This makes so much more sense to me than this. I certainly appreciate the goal of getting more women in the White House and other political positions, but I think it’s a stretch to suggest that the gender of a candidate trumps all other factors including a candidate’s position on all issues. (I came across the EMILY’s List Web site by clicking on this ad in the NYTimes.)
With all due respect, Eszter, where does The White House Project suggest that nothing matters but sex? They focus on candidate’s sex, but nothing in their website leads to the conclusion that they’d support Bozo the Clown running for office if only Bozo was female.
They don’t say much about the position the candidates take. In this case it’s not so much what they say, it’s what they don’t say. It sounds to me like they’re more interested in having a woman than what that woman might stand for. That’s my understanding. If they have some specific issues in mind, I don’t think they do a good job of communicating that.

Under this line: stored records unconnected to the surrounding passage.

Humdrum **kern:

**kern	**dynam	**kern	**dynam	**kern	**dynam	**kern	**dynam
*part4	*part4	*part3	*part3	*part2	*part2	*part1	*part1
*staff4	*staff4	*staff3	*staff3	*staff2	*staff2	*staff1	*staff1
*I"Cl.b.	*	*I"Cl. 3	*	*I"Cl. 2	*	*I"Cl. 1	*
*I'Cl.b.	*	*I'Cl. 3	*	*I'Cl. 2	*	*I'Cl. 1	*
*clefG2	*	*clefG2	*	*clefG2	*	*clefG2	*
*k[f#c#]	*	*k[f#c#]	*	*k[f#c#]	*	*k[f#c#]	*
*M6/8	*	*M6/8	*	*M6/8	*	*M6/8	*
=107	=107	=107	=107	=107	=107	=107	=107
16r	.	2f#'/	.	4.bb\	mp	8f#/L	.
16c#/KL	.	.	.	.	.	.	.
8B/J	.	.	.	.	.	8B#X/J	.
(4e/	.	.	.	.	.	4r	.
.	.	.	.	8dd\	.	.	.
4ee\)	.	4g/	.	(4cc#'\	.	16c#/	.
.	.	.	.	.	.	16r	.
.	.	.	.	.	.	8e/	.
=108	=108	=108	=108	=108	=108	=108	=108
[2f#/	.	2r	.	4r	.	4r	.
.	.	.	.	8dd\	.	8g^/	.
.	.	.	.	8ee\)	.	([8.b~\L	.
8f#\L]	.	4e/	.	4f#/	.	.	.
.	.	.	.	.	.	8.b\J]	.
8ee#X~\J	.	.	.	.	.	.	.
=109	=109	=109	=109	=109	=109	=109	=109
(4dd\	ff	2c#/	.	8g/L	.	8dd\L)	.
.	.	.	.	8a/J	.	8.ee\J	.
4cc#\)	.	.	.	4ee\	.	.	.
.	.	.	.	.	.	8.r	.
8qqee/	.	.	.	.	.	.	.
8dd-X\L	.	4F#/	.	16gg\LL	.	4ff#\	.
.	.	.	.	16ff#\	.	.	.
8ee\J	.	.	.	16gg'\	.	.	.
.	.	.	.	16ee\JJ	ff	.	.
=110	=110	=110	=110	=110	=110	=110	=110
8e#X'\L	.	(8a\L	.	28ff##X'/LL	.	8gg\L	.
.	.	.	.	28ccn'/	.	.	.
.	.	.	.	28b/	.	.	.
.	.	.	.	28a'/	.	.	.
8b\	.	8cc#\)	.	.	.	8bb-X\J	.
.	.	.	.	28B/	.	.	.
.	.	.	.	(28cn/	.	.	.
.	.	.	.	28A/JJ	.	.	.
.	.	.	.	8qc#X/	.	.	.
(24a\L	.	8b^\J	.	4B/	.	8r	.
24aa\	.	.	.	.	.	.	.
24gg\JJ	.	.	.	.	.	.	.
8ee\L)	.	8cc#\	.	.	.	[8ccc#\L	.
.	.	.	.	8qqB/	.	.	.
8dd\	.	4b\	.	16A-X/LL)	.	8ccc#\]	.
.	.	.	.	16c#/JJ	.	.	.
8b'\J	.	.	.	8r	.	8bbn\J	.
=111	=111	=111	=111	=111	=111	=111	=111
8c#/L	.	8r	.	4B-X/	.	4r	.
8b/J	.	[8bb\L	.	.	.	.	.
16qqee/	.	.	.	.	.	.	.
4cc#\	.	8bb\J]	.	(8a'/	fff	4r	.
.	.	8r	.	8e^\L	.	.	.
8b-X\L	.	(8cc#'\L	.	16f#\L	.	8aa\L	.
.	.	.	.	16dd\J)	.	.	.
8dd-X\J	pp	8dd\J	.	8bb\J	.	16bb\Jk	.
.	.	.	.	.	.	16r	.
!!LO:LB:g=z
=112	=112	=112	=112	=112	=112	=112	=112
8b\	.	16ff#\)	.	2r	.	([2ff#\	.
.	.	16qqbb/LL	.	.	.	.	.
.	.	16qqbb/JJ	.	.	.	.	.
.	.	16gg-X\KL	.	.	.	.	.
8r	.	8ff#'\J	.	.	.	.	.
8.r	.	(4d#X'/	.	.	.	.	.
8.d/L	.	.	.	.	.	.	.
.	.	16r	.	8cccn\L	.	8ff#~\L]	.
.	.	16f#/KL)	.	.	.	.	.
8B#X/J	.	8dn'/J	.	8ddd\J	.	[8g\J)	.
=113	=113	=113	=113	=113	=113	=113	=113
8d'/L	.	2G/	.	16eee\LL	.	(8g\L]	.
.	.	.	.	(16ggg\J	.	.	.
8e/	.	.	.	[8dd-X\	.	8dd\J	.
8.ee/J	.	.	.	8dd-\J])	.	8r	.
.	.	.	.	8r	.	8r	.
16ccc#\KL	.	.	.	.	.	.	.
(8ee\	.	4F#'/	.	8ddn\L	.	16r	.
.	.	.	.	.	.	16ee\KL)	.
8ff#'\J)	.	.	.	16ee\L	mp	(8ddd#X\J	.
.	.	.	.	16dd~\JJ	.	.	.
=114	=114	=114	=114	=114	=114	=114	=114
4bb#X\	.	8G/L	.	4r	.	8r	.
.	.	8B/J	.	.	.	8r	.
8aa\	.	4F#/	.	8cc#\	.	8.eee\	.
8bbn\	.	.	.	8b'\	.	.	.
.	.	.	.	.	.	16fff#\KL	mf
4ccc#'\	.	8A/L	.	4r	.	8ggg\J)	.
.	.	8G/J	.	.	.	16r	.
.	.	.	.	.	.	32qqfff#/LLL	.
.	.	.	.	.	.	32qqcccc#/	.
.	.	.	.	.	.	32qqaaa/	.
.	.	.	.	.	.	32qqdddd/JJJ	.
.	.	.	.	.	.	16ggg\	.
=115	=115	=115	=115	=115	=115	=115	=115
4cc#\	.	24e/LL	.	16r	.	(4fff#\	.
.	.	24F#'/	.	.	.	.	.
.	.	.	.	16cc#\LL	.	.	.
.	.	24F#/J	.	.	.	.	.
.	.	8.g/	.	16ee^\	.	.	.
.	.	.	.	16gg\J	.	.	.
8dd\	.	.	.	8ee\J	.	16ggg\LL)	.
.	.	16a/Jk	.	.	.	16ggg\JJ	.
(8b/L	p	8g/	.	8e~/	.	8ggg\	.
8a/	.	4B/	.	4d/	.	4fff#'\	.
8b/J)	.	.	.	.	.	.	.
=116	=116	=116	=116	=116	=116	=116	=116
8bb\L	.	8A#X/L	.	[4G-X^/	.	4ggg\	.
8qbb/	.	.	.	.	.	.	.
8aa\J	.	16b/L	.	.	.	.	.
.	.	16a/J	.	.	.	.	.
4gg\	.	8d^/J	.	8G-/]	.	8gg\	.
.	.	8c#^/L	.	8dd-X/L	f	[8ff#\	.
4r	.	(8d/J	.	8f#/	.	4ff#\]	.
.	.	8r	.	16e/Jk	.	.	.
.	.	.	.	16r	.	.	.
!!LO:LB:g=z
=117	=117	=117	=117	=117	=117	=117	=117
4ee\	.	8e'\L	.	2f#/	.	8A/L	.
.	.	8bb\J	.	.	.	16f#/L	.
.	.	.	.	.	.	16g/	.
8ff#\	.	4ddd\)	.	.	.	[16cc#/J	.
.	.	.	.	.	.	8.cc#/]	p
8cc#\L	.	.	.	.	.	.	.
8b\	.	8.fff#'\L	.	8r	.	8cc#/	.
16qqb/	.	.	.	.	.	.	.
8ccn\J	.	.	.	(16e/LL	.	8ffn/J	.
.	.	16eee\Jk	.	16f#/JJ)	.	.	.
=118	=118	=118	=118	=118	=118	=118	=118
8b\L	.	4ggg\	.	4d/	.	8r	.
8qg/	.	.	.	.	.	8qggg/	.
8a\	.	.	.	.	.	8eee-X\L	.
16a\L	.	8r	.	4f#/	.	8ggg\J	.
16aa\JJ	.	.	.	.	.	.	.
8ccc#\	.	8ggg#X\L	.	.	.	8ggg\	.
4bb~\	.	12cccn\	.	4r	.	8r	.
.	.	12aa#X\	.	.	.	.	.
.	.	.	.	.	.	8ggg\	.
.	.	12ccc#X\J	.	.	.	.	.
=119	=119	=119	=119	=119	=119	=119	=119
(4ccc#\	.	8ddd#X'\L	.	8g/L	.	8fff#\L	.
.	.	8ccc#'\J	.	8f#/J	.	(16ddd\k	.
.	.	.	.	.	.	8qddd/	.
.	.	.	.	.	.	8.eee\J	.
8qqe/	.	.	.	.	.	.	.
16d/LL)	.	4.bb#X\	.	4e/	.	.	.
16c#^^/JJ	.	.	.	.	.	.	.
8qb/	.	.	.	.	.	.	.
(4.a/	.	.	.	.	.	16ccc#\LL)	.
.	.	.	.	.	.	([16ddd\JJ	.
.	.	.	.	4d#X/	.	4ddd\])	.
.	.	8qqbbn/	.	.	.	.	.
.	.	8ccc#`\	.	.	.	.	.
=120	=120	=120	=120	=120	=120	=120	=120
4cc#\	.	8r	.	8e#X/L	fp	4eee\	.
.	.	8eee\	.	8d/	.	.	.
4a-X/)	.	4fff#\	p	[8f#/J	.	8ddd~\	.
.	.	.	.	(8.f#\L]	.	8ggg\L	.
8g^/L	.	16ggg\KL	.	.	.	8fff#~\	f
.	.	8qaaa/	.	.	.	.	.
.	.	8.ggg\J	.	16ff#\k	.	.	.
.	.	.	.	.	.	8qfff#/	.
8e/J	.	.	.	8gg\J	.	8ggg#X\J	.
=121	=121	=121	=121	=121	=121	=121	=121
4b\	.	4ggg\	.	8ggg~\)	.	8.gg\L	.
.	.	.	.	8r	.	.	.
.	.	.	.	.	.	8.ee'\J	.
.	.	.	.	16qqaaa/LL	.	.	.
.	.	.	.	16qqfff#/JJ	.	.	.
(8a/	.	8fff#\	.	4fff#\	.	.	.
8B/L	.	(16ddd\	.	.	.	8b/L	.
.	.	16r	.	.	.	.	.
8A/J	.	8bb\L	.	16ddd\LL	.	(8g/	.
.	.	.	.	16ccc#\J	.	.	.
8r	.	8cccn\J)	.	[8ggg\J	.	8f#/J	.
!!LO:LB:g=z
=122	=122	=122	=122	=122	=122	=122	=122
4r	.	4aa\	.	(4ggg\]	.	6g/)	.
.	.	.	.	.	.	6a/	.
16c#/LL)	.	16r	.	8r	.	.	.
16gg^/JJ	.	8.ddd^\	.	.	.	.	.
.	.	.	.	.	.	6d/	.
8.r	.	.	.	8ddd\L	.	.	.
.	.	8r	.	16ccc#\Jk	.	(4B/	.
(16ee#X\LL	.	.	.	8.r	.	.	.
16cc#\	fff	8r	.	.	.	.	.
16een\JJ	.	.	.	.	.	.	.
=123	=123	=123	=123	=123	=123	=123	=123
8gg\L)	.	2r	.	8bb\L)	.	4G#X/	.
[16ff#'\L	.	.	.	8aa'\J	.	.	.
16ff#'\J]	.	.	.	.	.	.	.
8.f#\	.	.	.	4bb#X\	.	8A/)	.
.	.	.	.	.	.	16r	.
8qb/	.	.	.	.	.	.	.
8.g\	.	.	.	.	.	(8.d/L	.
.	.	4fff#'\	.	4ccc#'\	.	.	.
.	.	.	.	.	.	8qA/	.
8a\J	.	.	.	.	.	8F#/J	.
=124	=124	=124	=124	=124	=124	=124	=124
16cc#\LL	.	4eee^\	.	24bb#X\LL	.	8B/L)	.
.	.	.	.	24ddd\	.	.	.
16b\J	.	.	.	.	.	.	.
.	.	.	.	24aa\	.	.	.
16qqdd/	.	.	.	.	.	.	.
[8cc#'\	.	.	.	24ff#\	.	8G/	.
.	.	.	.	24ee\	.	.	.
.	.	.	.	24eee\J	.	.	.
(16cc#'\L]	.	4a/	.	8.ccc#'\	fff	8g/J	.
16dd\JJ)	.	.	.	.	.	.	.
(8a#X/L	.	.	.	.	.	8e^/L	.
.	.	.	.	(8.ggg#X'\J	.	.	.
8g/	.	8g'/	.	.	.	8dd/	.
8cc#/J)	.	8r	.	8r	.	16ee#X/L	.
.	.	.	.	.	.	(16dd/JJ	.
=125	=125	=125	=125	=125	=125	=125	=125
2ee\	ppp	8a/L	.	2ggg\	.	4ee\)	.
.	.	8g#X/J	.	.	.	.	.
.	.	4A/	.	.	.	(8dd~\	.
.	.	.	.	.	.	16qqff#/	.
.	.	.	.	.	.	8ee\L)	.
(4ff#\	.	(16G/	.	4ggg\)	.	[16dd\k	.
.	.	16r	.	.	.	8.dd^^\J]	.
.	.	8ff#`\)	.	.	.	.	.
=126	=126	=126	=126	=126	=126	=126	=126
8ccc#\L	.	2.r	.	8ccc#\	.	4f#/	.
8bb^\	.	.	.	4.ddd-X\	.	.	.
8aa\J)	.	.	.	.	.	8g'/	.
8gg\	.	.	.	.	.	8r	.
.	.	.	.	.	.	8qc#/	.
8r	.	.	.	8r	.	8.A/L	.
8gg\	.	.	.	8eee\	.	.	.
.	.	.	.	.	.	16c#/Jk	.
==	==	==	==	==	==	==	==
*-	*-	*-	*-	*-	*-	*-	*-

As long as they aren’t a total loony (Moseley Braun?), I’d almost certainly vote for a woman candidate for little reason other than her sex. I’d do the same for a black person. (Too bad Moseley Braun is a loony.) I feel that the symbolic value of breaking these barriers is enormous and justifies overriding other concerns. I recognize that reasonable people will differ with me on this. But I don’t think my position is unreasonable.
I’ve always liked Elizabeth Dole and I would have voted for her against Gore had she gotten the nomination. I’ve liked her ever since she was the chair of the Republican National Committee during the Reagan era and she single-handedly resisted the inclusion of an anti-abortion plank in the platform. I think she got a bad rap in the media when she was running. And her husband wasn’t very supportive.
Ooh—if only there were a moderate Democrat female candidate who is a veteran. Wow. That’d be so cool.
Oy veh. I have only one word to say on this issue - Thatcher. No indeed sex does not trump everything, or much of anything.
Keith, you’re being way too kind. That’s the nicest thing I’ve heard anybody say about Moseley Braun…
I’d like to echo Ophelia Benson’s timely reminder of Margaret Thatcher. I remember when she first ran for office that feminists across the UK were debating whether it was more important to have a woman in office, than party politics. Many thought that Thatcher would be remembered more for her gender than for her politics and voted accordingly. Boy, I bet they felt stupid!
I don’t know. Thatcher may have furthered the cause of women, worldwide, more than she hurt them by virtue of her policies.
I think that a female candidate for President of the US is now viable. But I don’t think that the general perception is that this is the case. How many fictional portrayals of the UK Prime Minister have been female since Thatcher’s day? How many fictional portrayals of US Presidents have been female?
Especially where legal barriers are removed or don’t exist, self-selection effects can be very large. I guarantee that a female US President would be followed by a large increase in the number of female Senators and US Representatives. And while the benefit of this may be hard to quantify; to me, in a world just now taking the first steps to eliminate sexism, it’s enormously important.
Preferring women for political office, merely because they are women, is sexist. Plain and simple. Maybe the historical sexism of the past justifies sexism in response, but that doesn’t make it any less sexism.
Depends upon one’s definition of “sexism”. As in the case of “racism”, if it means to “discriminate on the basis of X”, then you’re absolutely correct. If it means “oppression of a class of people on the basis of X” then your are not. Both definitions are useful for different purposes.
In this case, it would have been better had I written “oppression of women” instead of “sexism”.
As it happens, contrary to what you might expect from this exchange, I parted ways about ten years ago with contemporary feminism (as it had become “difference feminism”) and began self-identifying as an “anti-sexist” rather than as a “feminist”. And, as a general rule, I think that the cause of women (and men) in our society is now best served by an anti-sexist agenda rather than a feminist agenda. Even so, there are definitely exceptions where I feel that an explicitly “sexist” (in your terms), pro-woman position is still warranted.
And, in much of the non-Western world, women are still effectively chattel and the focus quite rightly should be upon ending their slavery, not ending “sexism” in its generalized sense.